En principe, pour être valable, l'accord préélectoral doit être signé par tous les syndicats représentatifs. Cependant, l'absence d'unanimité ne rend pas, à elle seule, le protocole d'accord préélectoral irrégulier, mais a pour seul effet de permettre à la partie qui peut y avoir intérêt de saisir le juge d'instance d'une demande de fixation des modalités sur lesquelles l'accord unanime n'a pu intervenir (cass. soc. 28 octobre 1997 et 20 novembre 2002).
À défaut de contestation, les élections se déroulent selon les modalités prévues dans l'accord.
Le syndicat qui présente des candidats au premier tour de scrutin est réputé avoir adhéré au protocole d'accord préélectoral qu'il a pas signé dans la mesure où il n'a pas exprimé de réserves (cass. soc. 8 janvier 2002).
Dans la mesure où un accord préélectoral n'a pas été déféré au tribunal d'instance en vue de son annulation, la circonstance de l'annulation de la désignation d'un délégué syndical ayant signé l'accord n'est pas, par elle-même, de nature à faire disparaître l’accord conclu antérieurement (Cour Européenne 23 juillet 2003).

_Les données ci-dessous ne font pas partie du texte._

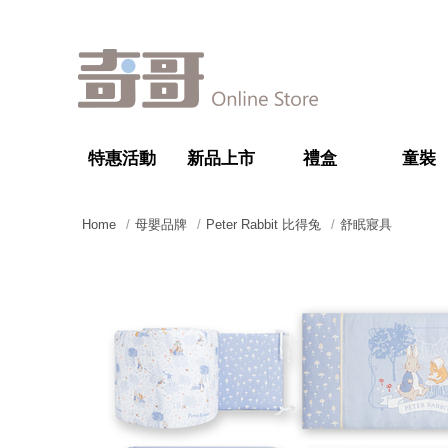
特惠活動
新品上市
禮盒
童裝
Home
母嬰品牌
Peter Rabbit 比得兔
舒眠寢具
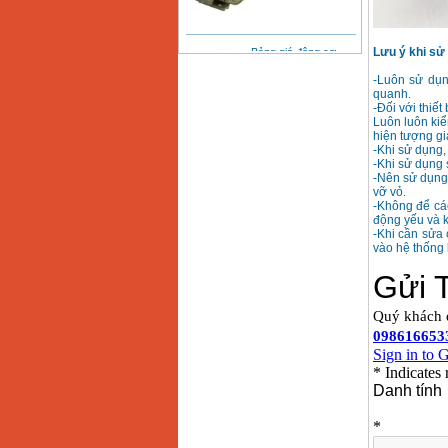
Bảng giá động cơ
diesel đầu nổ diesel
Lưu ý khi sử
Giá
:
6500000
VND
-Luôn sử dụn
quanh.
-Đối với thiế
Luôn luôn kiể
Bảng giá mũi khoan
hiện tượng gi
rút lõi bê tông
Giá
:
330000
VND
-Khi sử dụng, 
-Khi sử dụng 
-Nên sử dụng 
vỡ vỏ.
-Không để các
Máy khoan Bosch đa
năng GBH 2-26DRE
động yếu và k
(800W)
-Khi cần sửa 
Giá
:
3980000
VND
vào hệ thống 
Máy cưa xích chạy
xăng Stihl MS661
Giá
:
29900000
VND
Máy cắt góc đa năng
Makita LS1019L
(1510W)
Giá
:
14068000
VND
Bộ máy khoan 100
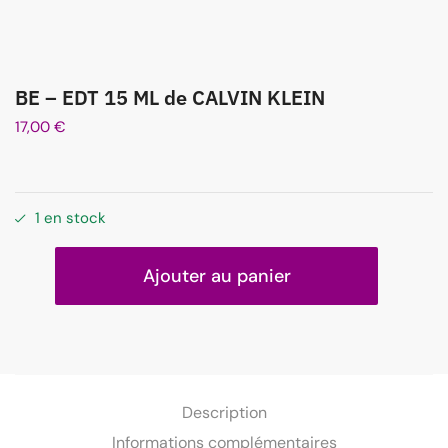
BE – EDT 15 ML de CALVIN KLEIN
17,00
€
1 en stock
Ajouter au panier
Description
Informations complémentaires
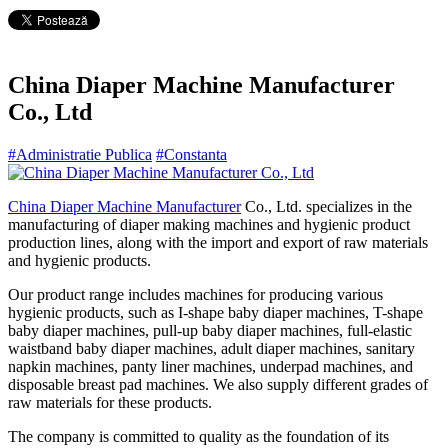
China Diaper Machine Manufacturer
Co., Ltd
#Administratie Publica
#Constanta
China Diaper Machine Manufacturer
Co., Ltd. specializes in the
manufacturing of diaper making machines and hygienic product
production lines, along with the import and export of raw materials
and hygienic products.
Our product range includes machines for producing various
hygienic products, such as I-shape baby diaper machines, T-shape
baby diaper machines, pull-up baby diaper machines, full-elastic
waistband baby diaper machines, adult diaper machines, sanitary
napkin machines, panty liner machines, underpad machines, and
disposable breast pad machines. We also supply different grades of
raw materials for these products.
The company is committed to quality as the foundation of its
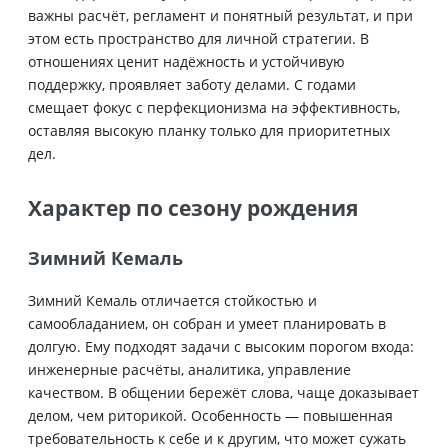
важны расчёт, регламент и понятный результат, и при
этом есть пространство для личной стратегии. В
отношениях ценит надёжность и устойчивую
поддержку, проявляет заботу делами. С годами
смещает фокус с перфекционизма на эффективность,
оставляя высокую планку только для приоритетных
дел.
Характер по сезону рождения
Зимний Кемаль
Зимний Кемаль отличается стойкостью и
самообладанием, он собран и умеет планировать в
долгую. Ему подходят задачи с высоким порогом входа:
инженерные расчёты, аналитика, управление
качеством. В общении бережёт слова, чаще доказывает
делом, чем риторикой. Особенность — повышенная
требовательность к себе и к другим, что может сужать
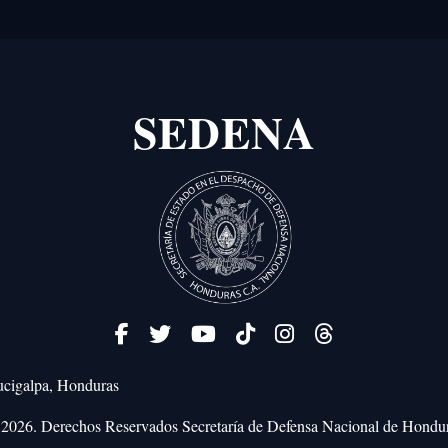
SEDENA
cigalpa, Honduras
2026. Derechos Reservados
Secretaría de Defensa Nacional de Hondu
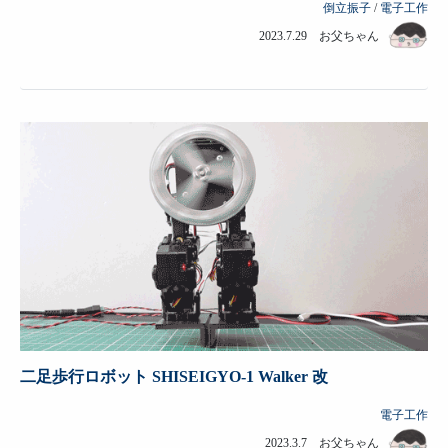
倒立振子
/
電子工作
2023.7.29 お父ちゃん
二足歩行ロボット SHISEIGYO-1 Walker 改
電子工作
2023.3.7 お父ちゃん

Certaines dispositions légales exigent, pour être modifiées, un accord unanime (Code du Travail, article 433-2 et L. 433-9). La jurisprudence a été amenée à préciser que contrairement à l'accord modifiant le nombre et la composition des collèges électoraux, qui doit être signé par tous les syndicats représentatifs existant dans l'entreprise, l'accord portant sur la répartition des sièges entre les différentes catégories peut n'être signé que par une partie seulement de ces syndicats (cass. soc. 12 juin 2002). Attention : Le protocole préélectoral n'a d'effet que pour les élections pour lesquelles il a été conclu (cass. soc. 21 mai 2003).